#### [Task instructions]
Entries follow. Give back exactly the lines starting at the one containing "elt témája a labda megtartása egyénileg és" and ending at the one containing "老いては子に従えの語源・由来", and no other lines.

[Dataset excerpts]
· · · ·

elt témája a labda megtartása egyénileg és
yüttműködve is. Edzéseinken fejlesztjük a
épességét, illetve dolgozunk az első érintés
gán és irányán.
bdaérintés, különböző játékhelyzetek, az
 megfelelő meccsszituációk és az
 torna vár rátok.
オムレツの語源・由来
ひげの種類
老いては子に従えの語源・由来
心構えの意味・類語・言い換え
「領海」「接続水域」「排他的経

· · · ·

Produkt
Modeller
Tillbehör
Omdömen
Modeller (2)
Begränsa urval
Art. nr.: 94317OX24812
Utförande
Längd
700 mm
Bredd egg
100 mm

· · · ·

#### [Exercise output]
elt témája a labda megtartása egyénileg és
yüttműködve is. Edzéseinken fejlesztjük a
épességét, illetve dolgozunk az első érintés
gán és irányán.
bdaérintés, különböző játékhelyzetek, az
 megfelelő meccsszituációk és az
 torna vár rátok.
オムレツの語源・由来
ひげの種類
老いては子に従えの語源・由来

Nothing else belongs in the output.